Kahramanmaraş merkezli son yaşanan büyük depremlerin ardından riskli binaların kentsel dönüşüm kapsamında yeniden yıkılıp yapılması hız kazandı.
Saha incelemelerinde, yapılaşmanın özellikle en yoğun olduğu İstanbul’da 1,5 milyon riskli yapı olduğu ifade ediliyor. Bir çok yerde belediyelerle anlaşan hak sahipleri, ev ve işyerini depreme dayanıklı yapılara dönüştürmek için yıkıp yeniden inşa ettirirken, bazı yerlerde ise güçlendirme yoluna gidiliyor.
Yıldız Teknik Üniversitesi Öğretim Üyesi Prof. Dr. Ali Koçak, muhabirlere, daha çok kat fazlalığı olup imar izni olmayan yapılarda güçlendirmenin tercih edildiğini söyledi.
Onarım ve güçlendirme işlemlerinin biraz daha ayrıntı ihtiva ettiğini, daha iyi mühendislik bilgisi ve ustalık gerektirdiğini belirten Koçak, “Eğer binanız çok eskiyse, yani yapımı 30 yılı geçmiş bir binaysa, korozyon varsa, diğer özellikleri depreme dayanıklı olmayan bir nitelikte dayanımı yetersiz ise bu tür binaları güçlendirmek yerine yıkıp yeniden yapılmasını daha çok tercih ediyoruz.” dedi.
Koçak, ufak tefek arızalarının olması ve yapım teknikleri açısından çok risk teşkil etmemesi, bazı küçük oynamalar ve güçlendirmelerle risksiz, depreme dayanıklı hale getirilebilmesi durumunda ise güçlendirmeyi de tavsiye ettiklerini kaydetti.
“GÜÇLENDİRME EN ÇOK, ŞİŞLİ VE BEŞİKTAŞ’TA”
Özellikle İstanbul ve Marmara Bölgesi’nde güçlendirme yapmak isteyenlerin gerekçelerinin başında imar fazlalığı geldiğine dikkati çeken Koçak, şöyle devam etti:
“Diyelim ki binanız 7 kat, ama imar durumu 4 kat.
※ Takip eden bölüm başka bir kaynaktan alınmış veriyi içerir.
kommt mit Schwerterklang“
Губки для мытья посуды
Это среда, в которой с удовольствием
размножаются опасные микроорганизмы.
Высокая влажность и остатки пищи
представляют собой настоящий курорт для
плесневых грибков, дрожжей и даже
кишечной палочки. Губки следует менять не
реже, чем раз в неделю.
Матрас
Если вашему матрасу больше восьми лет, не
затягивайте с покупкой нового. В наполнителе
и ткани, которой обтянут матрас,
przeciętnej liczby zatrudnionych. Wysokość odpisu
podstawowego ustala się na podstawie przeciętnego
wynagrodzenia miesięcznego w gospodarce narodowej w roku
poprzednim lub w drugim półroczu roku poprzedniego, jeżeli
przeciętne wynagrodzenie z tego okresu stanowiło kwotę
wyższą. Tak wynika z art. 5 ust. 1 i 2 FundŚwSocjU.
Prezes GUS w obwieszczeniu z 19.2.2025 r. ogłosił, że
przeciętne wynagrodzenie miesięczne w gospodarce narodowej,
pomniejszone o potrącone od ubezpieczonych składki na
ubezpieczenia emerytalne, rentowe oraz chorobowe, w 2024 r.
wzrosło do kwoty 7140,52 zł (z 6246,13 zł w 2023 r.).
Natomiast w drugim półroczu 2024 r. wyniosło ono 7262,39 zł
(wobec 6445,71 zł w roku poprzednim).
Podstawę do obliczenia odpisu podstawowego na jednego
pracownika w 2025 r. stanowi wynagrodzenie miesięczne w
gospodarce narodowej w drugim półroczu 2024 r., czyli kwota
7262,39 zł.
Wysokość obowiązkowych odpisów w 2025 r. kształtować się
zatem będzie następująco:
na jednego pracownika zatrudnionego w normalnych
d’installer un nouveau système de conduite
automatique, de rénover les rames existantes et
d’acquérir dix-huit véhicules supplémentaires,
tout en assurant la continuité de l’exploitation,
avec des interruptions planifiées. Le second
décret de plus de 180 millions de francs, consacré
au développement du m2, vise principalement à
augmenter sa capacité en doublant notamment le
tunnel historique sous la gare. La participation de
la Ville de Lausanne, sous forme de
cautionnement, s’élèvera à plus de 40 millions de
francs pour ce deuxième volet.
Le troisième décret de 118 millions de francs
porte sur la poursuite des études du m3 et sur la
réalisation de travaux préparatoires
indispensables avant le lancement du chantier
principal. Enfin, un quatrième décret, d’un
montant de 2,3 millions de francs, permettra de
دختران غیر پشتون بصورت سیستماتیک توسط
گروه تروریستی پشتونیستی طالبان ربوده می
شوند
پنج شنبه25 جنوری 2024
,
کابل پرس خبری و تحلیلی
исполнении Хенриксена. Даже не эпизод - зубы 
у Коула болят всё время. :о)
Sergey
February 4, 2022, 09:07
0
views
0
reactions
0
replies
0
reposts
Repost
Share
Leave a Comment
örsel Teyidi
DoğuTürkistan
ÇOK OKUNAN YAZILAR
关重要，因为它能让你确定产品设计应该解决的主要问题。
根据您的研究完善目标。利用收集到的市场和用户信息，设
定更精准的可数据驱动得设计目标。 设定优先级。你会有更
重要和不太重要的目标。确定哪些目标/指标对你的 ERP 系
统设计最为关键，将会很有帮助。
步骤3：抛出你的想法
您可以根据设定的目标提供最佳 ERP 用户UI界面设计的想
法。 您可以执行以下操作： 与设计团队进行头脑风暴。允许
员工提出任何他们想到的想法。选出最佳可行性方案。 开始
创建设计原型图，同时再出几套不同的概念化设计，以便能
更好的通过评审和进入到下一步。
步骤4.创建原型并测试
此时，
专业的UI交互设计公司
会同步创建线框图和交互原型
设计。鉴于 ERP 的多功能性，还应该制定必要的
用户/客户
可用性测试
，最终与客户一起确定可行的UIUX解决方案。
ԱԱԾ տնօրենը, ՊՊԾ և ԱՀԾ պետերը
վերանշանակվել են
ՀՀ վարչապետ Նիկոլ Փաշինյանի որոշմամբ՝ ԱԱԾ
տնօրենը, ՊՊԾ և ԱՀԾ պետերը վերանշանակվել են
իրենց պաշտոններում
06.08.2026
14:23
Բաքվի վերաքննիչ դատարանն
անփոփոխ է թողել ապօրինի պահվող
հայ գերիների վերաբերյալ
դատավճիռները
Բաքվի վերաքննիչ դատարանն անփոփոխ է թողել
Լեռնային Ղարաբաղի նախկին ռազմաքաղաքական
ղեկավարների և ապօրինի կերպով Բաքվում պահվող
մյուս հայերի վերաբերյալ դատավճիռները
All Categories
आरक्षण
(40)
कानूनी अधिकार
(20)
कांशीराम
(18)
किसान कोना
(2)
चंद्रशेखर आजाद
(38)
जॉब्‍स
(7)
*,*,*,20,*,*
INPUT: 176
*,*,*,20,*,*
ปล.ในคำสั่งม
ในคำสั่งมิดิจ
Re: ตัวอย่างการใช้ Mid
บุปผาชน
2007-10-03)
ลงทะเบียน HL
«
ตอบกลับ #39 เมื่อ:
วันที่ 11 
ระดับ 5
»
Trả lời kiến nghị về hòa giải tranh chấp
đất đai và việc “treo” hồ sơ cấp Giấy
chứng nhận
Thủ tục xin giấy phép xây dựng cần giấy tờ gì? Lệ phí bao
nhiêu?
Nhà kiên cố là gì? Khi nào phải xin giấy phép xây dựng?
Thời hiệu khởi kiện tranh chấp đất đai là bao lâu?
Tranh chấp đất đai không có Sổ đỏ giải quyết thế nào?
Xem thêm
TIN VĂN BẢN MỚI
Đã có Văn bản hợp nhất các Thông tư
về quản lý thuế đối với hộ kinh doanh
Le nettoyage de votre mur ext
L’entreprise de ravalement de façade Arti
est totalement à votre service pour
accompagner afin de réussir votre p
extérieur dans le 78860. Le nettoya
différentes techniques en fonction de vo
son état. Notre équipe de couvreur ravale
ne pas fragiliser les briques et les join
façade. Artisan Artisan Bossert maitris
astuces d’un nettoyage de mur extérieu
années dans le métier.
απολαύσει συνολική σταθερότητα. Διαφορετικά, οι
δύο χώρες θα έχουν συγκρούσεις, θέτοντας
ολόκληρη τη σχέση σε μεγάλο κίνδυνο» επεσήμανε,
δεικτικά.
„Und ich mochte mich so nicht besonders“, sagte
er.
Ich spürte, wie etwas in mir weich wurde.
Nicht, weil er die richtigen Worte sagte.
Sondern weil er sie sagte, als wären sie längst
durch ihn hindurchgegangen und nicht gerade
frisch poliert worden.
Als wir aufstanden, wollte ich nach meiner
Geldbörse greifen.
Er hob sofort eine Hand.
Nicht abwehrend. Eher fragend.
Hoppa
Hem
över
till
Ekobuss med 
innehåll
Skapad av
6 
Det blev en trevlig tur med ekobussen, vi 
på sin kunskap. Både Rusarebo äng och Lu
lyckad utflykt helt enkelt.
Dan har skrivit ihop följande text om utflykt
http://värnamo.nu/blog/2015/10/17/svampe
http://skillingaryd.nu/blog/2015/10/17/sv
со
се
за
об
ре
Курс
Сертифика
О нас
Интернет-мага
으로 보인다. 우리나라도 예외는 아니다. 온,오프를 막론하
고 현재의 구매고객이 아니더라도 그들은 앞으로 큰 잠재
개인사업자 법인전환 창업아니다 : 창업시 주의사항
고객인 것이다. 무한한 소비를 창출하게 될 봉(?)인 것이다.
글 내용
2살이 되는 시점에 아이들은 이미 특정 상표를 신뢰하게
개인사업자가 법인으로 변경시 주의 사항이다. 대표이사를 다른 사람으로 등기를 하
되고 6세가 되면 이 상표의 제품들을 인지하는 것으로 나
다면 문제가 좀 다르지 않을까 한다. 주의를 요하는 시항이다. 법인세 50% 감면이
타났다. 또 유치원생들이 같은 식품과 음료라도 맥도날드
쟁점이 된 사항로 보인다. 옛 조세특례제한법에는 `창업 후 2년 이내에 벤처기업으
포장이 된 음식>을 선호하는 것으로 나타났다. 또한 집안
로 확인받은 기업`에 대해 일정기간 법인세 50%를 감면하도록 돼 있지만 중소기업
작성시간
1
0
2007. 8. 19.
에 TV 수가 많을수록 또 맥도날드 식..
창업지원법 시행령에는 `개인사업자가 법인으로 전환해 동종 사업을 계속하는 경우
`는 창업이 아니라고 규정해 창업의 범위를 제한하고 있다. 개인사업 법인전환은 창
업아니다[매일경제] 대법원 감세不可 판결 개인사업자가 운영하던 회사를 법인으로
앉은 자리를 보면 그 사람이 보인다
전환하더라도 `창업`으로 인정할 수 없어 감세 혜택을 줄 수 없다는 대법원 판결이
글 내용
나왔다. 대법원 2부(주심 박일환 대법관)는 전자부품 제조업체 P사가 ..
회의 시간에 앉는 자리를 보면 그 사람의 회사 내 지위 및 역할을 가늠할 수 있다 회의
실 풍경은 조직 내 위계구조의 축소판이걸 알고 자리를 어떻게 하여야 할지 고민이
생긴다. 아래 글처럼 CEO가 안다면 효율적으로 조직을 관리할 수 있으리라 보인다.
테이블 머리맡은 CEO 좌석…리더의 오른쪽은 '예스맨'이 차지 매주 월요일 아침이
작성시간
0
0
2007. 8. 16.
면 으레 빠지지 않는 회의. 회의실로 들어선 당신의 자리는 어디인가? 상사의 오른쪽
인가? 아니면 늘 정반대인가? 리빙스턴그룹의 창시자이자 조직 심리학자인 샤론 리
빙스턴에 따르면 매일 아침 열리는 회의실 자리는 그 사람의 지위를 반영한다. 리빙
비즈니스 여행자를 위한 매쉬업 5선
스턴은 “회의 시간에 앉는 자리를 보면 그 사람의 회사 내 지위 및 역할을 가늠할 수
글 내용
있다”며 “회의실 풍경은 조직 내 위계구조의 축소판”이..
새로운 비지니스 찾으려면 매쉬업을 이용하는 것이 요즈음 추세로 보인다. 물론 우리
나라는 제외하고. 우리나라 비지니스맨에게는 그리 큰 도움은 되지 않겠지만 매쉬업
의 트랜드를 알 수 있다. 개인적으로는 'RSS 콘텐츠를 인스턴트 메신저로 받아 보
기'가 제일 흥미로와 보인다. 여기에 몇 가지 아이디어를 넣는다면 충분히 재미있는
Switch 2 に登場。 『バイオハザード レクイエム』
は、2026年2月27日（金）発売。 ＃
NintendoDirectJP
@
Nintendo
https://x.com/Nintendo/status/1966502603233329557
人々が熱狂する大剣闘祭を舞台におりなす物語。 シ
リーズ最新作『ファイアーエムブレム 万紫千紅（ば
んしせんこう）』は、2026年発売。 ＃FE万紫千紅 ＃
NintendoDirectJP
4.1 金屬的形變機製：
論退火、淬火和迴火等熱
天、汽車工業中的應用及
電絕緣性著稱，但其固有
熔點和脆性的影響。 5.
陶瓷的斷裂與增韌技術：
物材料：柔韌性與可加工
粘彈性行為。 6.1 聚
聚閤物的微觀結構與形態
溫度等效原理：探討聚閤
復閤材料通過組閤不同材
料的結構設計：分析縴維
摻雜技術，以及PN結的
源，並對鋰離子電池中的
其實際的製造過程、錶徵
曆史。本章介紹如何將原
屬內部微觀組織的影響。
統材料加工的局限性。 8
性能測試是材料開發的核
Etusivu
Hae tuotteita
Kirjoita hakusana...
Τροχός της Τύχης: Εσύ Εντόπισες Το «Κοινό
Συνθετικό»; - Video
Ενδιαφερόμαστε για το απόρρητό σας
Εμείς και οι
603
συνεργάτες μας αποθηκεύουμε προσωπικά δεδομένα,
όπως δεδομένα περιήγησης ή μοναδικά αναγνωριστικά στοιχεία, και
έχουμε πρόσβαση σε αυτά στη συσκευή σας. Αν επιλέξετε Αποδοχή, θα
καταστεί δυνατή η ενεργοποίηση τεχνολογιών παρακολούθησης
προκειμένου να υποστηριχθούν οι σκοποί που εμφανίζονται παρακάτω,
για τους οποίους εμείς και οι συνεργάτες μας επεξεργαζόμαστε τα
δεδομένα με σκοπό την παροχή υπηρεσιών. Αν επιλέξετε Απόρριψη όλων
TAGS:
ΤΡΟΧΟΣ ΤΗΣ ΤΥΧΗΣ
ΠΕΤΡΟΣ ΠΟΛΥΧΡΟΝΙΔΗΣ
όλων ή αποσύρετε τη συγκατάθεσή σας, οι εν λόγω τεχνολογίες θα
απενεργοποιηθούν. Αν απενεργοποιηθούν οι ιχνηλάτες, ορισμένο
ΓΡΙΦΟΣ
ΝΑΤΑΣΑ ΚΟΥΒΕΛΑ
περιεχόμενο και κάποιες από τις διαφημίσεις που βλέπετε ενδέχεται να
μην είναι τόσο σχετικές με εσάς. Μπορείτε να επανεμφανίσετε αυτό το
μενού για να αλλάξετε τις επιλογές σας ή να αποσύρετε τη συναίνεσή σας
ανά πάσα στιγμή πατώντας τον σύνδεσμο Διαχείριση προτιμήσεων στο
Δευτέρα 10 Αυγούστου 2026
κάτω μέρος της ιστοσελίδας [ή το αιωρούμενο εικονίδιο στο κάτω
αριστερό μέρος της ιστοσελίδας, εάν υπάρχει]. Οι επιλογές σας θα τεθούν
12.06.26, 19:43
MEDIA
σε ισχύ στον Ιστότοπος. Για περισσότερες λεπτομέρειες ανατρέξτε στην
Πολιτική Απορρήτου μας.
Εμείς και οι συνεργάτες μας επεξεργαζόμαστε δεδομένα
Bu durumda insanlar güçlendirme yapmak zorunda kalıyorlar. Şişli’yi, Beşiktaş’ı buna örnek verebiliriz. Oralarda imar 1 kat indirildi. Dolayısıyla mevcutta 5 kat olan imarlar 4 kata düşünce vatandaşlar o 1 katın parasını da ödemek zorunda kalıyor. Yıkıp yeniden yapsalar 1 kat kaybedecekler. Bundan dolayı güçlendirmeyi tercih ediyorlar. İyi bir planlamayla buradaki insanların önü açılabilir. Eski imarların korunması halinde burada yaşayan insanlar da binalarını güçlendirmek yerine yıkıp yeniden yapacaklardır. Hem daha modern bir bina üretmiş olacağız. Dünün koşullarına göre daha teknik malzemeler kullanılmış olacak. Daha modern malzemeler kullanılmış olacak ve bina için daha iyi olacak.”
Binanın eski ve riskli olması durumunda güçlendirme yapma maliyetinin, binanın normal şartlarda yıkıp yeniden yapma maliyetine yaklaştığını vurgulayan Koçak, “Çünkü ince işler çok binada. Kaba inşaatlar durmuş halde gözükse bile orada esas olan ince maliyetler. Yani sıvası, parkesi, boyası gidiyor binanın. Dolayısıyla bunları yapmak zaten çok pahalı. Çok yüksek maliyetleri buluyor. İşler yarım kalıyor. Ama imar durumu, kat mülkiyet sorunları çözülürse bu binalar yıkılıp yeniden dönüşüm sağlanabilir.” değerlendirmesinde bulundu.
“KENTSEL DÖNÜŞÜM” VURGUSU
Ali Koçak, özellikle yapılaşmanın ve ticaretin en yoğun olduğu Marmara Bölgesi’nde yapılması gereken çalışmanın “kentsel dönüşüm” olduğunun da altını çizerek, sözlerini şöyle tamamladı:
“Ama alansal dönüşüm ya da yerinde dönüşüm olmalı. Eğer bu insanların canını kurtarmak istiyor isek o zaman biz şu an için fazlalıklara bakmadan insanlara bir şekilde yerinde dönüşüm izni vermek gerekiyor. İyi bir planlama yaparak binaları bölge bölge dönüştürebiliriz. Önce geçici barınma alanları üretip, buradaki insanları binaları bitene kadar deplase edip sonradan kendi binalarını yıkıp yeniden yaparak o insanları tekrar eski yerlerine taşımak gerekir. Ancak bu şekilde biz İstanbul’u, Marmara’yı kurtarabiliriz.”